START Exercise material
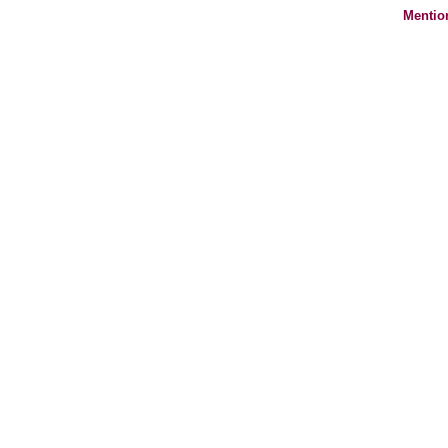
Mentio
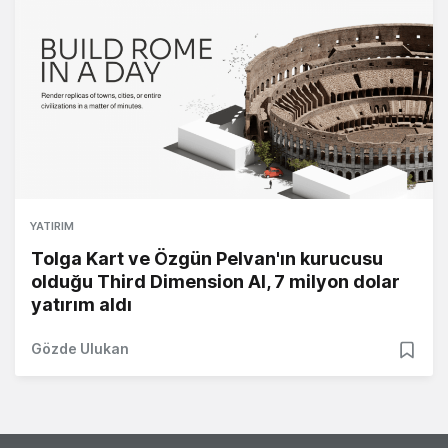
YATIRIM
Tolga Kart ve Özgün Pelvan'ın kurucusu
olduğu Third Dimension AI, 7 milyon dolar
yatırım aldı
Gözde Ulukan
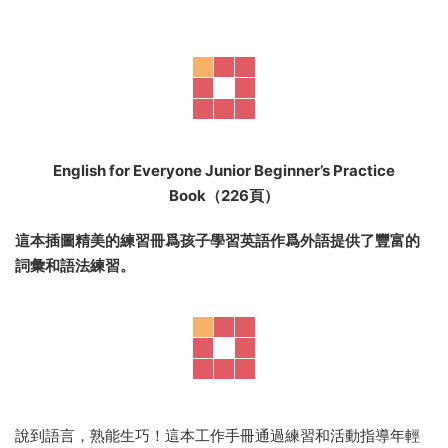
這種獨特的學習輔助工具鼓勵家長、老師和孩子作爲一個團隊
一起工作，以掌握英語的各個方面，包括語法、标點符号和拼
寫。對于任何爲孩子們教授英語課程的人來說，這也是一個很
好的英語教學資源。它适合作爲準備劍橋英語和三位一體 GESE
考試的孩子的練習冊。
完成系列：
人人皆宜的
英語系列
是一本精彩的學習指南，可幫助孩子們邁
出學習英語作爲外語的第一步。練習短語動詞并理解他們在
英
語中的含義：短語動詞
。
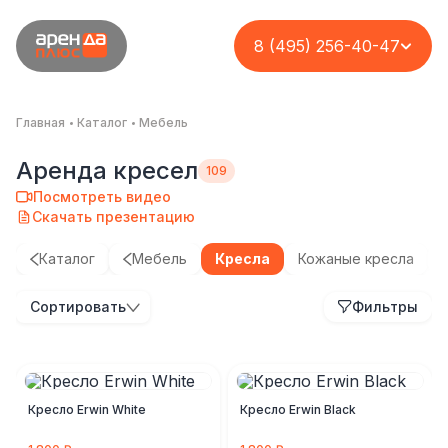
8 (495) 256-40-47
Главная
Каталог
Мебель
Аренда кресел
Посмотреть видео
Скачать презентацию
Каталог
Мебель
Кресла
Кожаные кресла
Сортировать
Фильтры
Кресло Erwin White
Кресло Erwin Black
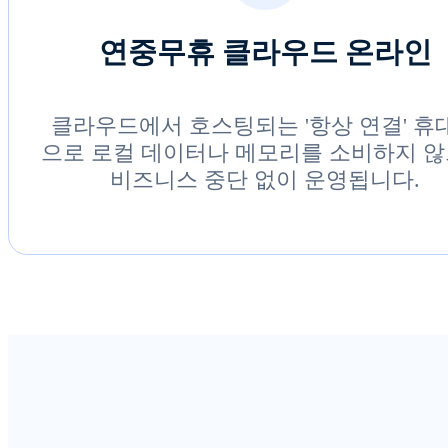
연중무휴 클라우드 온라인
클라우드에서 호스팅되는 '항상 연결' 휴
으로 로컬 데이터나 메모리를 소비하지 
비즈니스 중단 없이 운영됩니다.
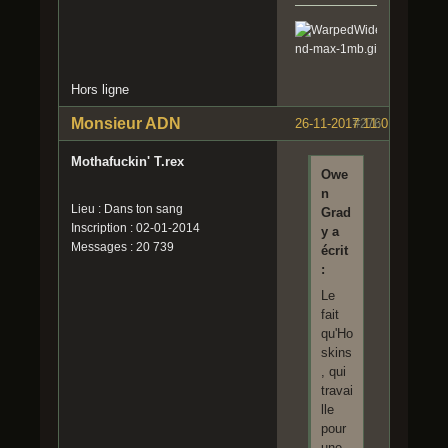
Hors ligne
Monsieur ADN
26-11-2017 11:01:49
#276
Mothafuckin' T.rex
Owe
n
Lieu : Dans ton sang
Grad
Inscription : 02-01-2014
y a
Messages : 20 739
écrit
:
Le
fait
qu'Ho
skins
, qui
travai
lle
pour
une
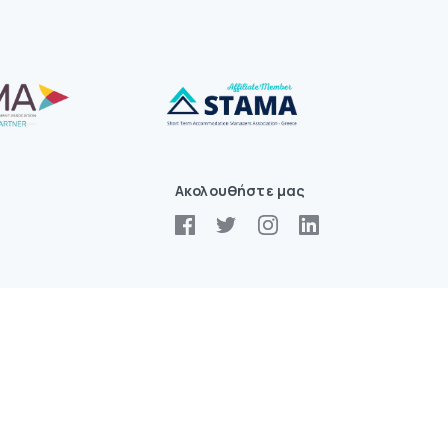
Ακολουθήστε μας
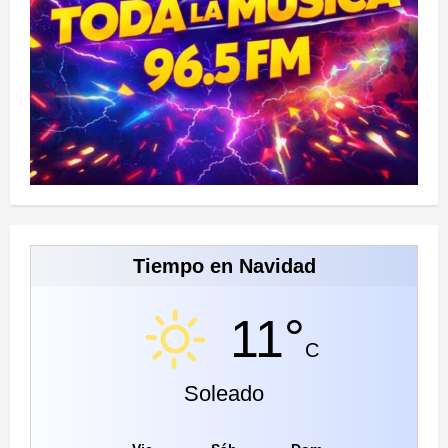
Tiempo en Navidad
11°
C
Soleado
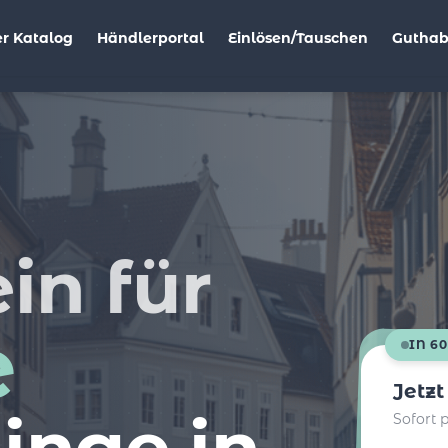
r Katalog
Händlerportal
Einlösen/Tauschen
Gutha
in für
e
IN 6
Jetz
linge in
Sofort 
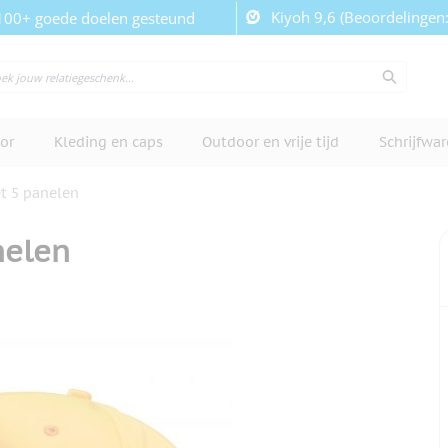
Kiyoh 9,6 (Beoordelingen
100+ goede doelen gesteund
or
Kleding en caps
Outdoor en vrije tijd
Schrijfwa
t 5 panelen
nelen
cherm te bekijken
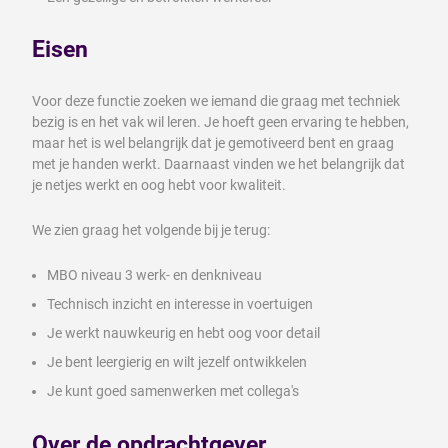
Eisen
Voor deze functie zoeken we iemand die graag met techniek
bezig is en het vak wil leren. Je hoeft geen ervaring te hebben,
maar het is wel belangrijk dat je gemotiveerd bent en graag
met je handen werkt. Daarnaast vinden we het belangrijk dat
je netjes werkt en oog hebt voor kwaliteit.
We zien graag het volgende bij je terug:
MBO niveau 3 werk- en denkniveau
Technisch inzicht en interesse in voertuigen
Je werkt nauwkeurig en hebt oog voor detail
Je bent leergierig en wilt jezelf ontwikkelen
Je kunt goed samenwerken met collega's
Over de opdrachtgever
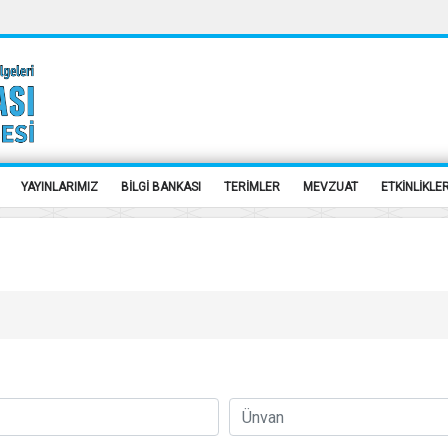
YAYINLARIMIZ
BİLGİ BANKASI
TERİMLER
MEVZUAT
ETKİNLİKLE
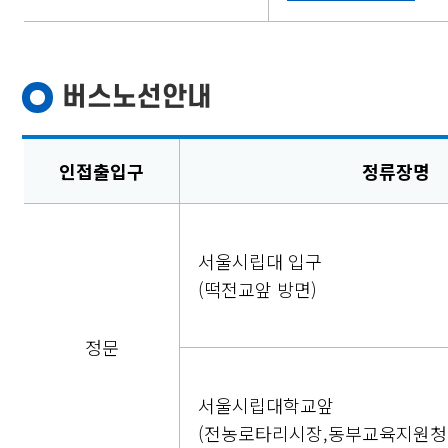
버스노선안내
인접출입구
정류장명
서울시립대 입구
(떡전교앞 방면)
정문
서울시립대학교앞
(전농로타리시장,동부교육지원청 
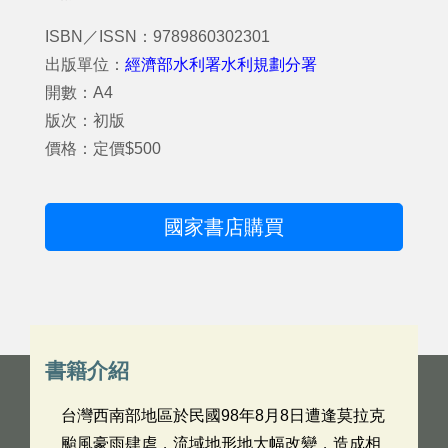
ISBN／ISSN：9789860302301
出版單位：
經濟部水利署水利規劃分署
開數：A4
版次：初版
價格：定價$500
國家書店購買
書籍介紹
台灣西南部地區於民國98年8月8日遭逢莫拉克
颱風豪雨肆虐，流域地形地大幅改變，造成相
END Exercise material
| Action item |
Every line above has to be output exactly; the pictures must be dropped.

| Output for this task |
Mentio
YATIRIM
Tolga Kart ve Özgün Pelvan'ın kurucusu
olduğu Third Dimension AI, 7 milyon dolar
yatırım aldı
Gözde Ulukan
這種獨特的學習輔助工具鼓勵家長、老師和孩子作爲一個團隊
一起工作，以掌握英語的各個方面，包括語法、标點符号和拼
寫。對于任何爲孩子們教授英語課程的人來說，這也是一個很
好的英語教學資源。它适合作爲準備劍橋英語和三位一體 GESE
考試的孩子的練習冊。
完成系列：
人人皆宜的
英語系列
是一本精彩的學習指南，可幫助孩子們邁
出學習英語作爲外語的第一步。練習短語動詞并理解他們在
英
語中的含義：短語動詞
。
8 (495) 256-40-47
Главная
Каталог
Мебель
Аренда кресел
Посмотреть видео
Скачать презентацию
Каталог
Мебель
Кресла
Кожаные кресла
Сортировать
Фильтры
Кресло Erwin White
Кресло Erwin Black
연중무휴 클라우드 온라인
클라우드에서 호스팅되는 '항상 연결' 휴
으로 로컬 데이터나 메모리를 소비하지 
비즈니스 중단 없이 운영됩니다.
Hors ligne
Monsieur ADN
26-11-2017 11:01:49
#276
Mothafuckin' T.rex
Owe
n
Lieu : Dans ton sang
Grad
Inscription : 02-01-2014
y a
Messages : 20 739
écrit
:
Le
fait
qu'Ho
skins
, qui
travai
lle
pour
une
Ακολουθήστε μας
Tiempo en Navidad
11°
C
Soleado
r Katalog
Händlerportal
Einlösen/Tauschen
Gutha
in für
e
IN 6
Jetz
linge in
Sofort 
Kiyoh 9,6 (Beoordelingen
100+ goede doelen gesteund
or
Kleding en caps
Outdoor en vrije tijd
Schrijfwa
t 5 panelen
nelen
cherm te bekijken
Eisen
Voor deze functie zoeken we iemand die graag met techniek
bezig is en het vak wil leren. Je hoeft geen ervaring te hebben,
maar het is wel belangrijk dat je gemotiveerd bent en graag
met je handen werkt. Daarnaast vinden we het belangrijk dat
je netjes werkt en oog hebt voor kwaliteit.
We zien graag het volgende bij je terug:
MBO niveau 3 werk- en denkniveau
Technisch inzicht en interesse in voertuigen
Je werkt nauwkeurig en hebt oog voor detail
Je bent leergierig en wilt jezelf ontwikkelen
Je kunt goed samenwerken met collega's
Over de opdrachtgever
YAYINLARIMIZ
BİLGİ BANKASI
TERİMLER
MEVZUAT
ETKİNLİKLE
버스노선안내
인접출입구
정류장명
서울시립대 입구
(떡전교앞 방면)
정문
서울시립대학교앞
(전농로타리시장,동부교육지원청 
ISBN／ISSN：9789860302301
出版單位：
經濟部水利署水利規劃分署
開數：A4
版次：初版
價格：定價$500
國家書店購買
書籍介紹
台灣西南部地區於民國98年8月8日遭逢莫拉克
颱風豪雨肆虐，流域地形地大幅改變，造成相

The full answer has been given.